Perfection by Camaro
It began as a wish. Selfish, I know. A self centered absolution for problems that I was too cowardly to handle on my own. But my wish, all the same. So I stood before a great dragon and made a wish to not love him anymore.
That's what it'd become though, hadn't it? Love born from obsession and guilt. The anxious need for something I could never truly own; that all too pressing human nature that craves the one thing we can't have. Though I'm not human, I fell victim to this need. Not want, not covet, not yearn... Need.
So I needed him. So I thought about him. So I craved the days when we would fuck mindlessly, thoughtlessly... detached. How it started, I'll speak of it later. It's not for the telling right now.

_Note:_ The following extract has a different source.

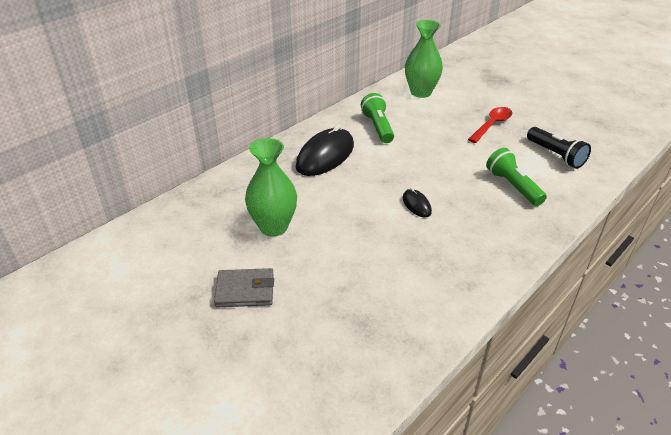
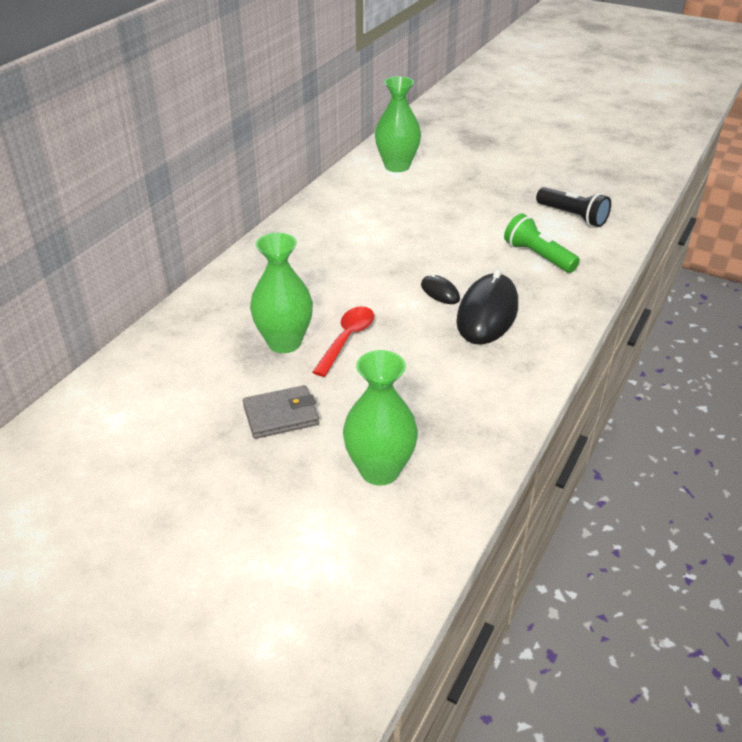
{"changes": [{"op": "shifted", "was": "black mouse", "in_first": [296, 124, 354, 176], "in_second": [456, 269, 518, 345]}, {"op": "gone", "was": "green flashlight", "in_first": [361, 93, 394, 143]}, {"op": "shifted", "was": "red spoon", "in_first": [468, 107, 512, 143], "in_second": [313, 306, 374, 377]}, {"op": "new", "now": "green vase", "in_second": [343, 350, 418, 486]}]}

But I must tell you this; bare me no ill-will those that will read this. I fell in love with someone that could never love me back. And when realization struck me in his most cruel form, I stared at the one thing that I thought I couldn't live without-and I wanted to live without it.
So as I said, I stood before a great dragon and I wished him away. I wished away every memory of him, his form cut off from existence, at least in my own reality. I wished to be taken to a world and time void of Vegeta. A nameless space that stood without his footprints upon it. A world of my own, free of my obsession with what I had no business wanting.
But something went wrong.
The wish wasn't specific enough.
And now, now I sit, writing in a journal, hidden away from this world I created, or more, set foot in. A world where he doesn't belong and neither do I. A world enslaved by a tyrant, the human species controlled and manipulated by a cold, violent being. Day by day they bow before the feet of an infinitely more powerful being, who would rather purge them from existence then walk around them. Dark, cruel eyes grace a land that isn't his own and he walks amongst bodies with the detachment of a serial killer.
So I stared into the eyes of the tyrant. And now everything I thought I knew about myself, I'm beginning to question entirely. Vegeta and I were once the yin and yang of the world, my goodness shining like a beacon over his jaded tendancies. But now he's gone and I find myself faced with the one person that scares me the most.
So I looked into the eyes of the tyrant.